I also think it is important to keep an open mind if you see close family members in colorful clothing or casual attire. My husband’s Grammie passed after a long, brutal battle with Alzheimer’s and HATED funeral colors. One of her last requests was to wear beautiful, bright colors and flowers to all her services and her husband did not want it to be a sad occasion. We wore our Easter best, basically, and lots of (relatively) casual floral dresses. Grammie would have loved it.
Also, at the recent services for my own grandmother, we kept things very classy and traditional because she was elegant and my grandfather wanted everything to be perfect for her departure. Most of us wore “blingy” black pieces because my grandmother was always in a fabulous outfit – think sequins on the 4th, gold embroidery, etc. She would not have wanted us in boring colors and would have been draping us in sequins and scarves to jujj up the outfit!
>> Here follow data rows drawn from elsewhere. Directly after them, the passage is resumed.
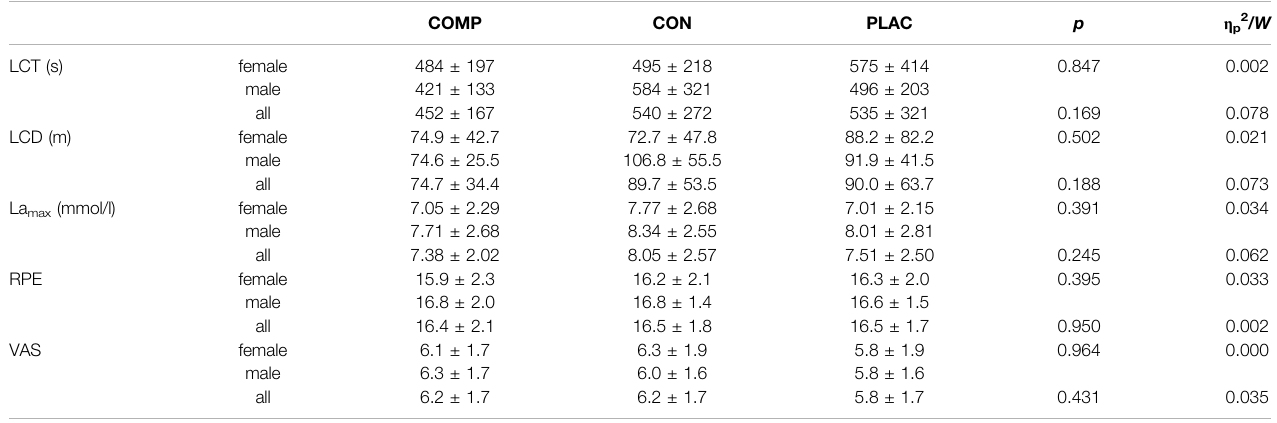
TABLE 5 | Lap climbing performance measurements of female ( n = 12), male ( n = 12), and all ( n = 24)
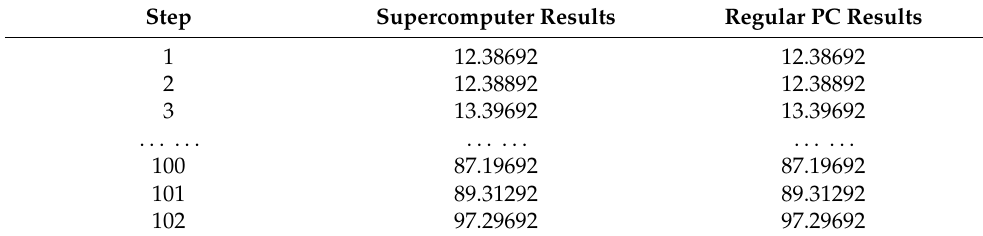
Table 4. Mathematical modeling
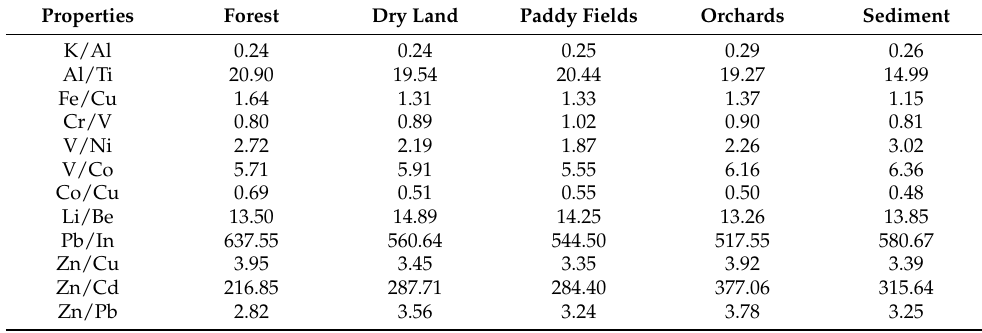
Table 3. Mean values of element ratios of sources and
Oh, and my Dad hates ties and says he will haunt anyone who wears a tie to his funeral lol. So jeans and white sneakers it is – wear your best “dad at a cookout” look!December 1, 2018 at 7:55 am #28007
I’m from Finland. Here you’re advised to wear formal black clothes. It’s not appropriate to draw attention to yourself, so don’t wear anything too showy or sexy. No large jewelry, no cleavage, no bare arms, no mini skirts. If you don’t own suitable black clothes, navy or other dark colors are the next best thing. Children don’t have to wear black clothes, formal clothing in muted colors is fine. If it’s cold, make sure that you have a suitable coat. Don’t wear very high heels, they are impractical when walking in the church yard. Those who are next of kin can bend the rules, but others should follow them strictly so as not to be disrespectful.December 1, 2018 at 7:55 am #28008
My beloved grandmother passed away and her funeral was last week. She *adored* purple, and my aunt — her daughter — thought it would be nice if we all wore something purple to the funeral.
I wore a dark purple knee-length dress with a black cardigan overtop, and black heels and black hose — Grandma would have risen from her grave if I’d gone barelegged. I can still hear her voice telling me to “wear nylons.”
My brother and dad (her son) wore black suits with purple ties, and my aunt wore a black dress with the purple scarf Grandma loved best. My mom wore a floor-length purple floral dress. She was probably the most colorfully dressed in the family.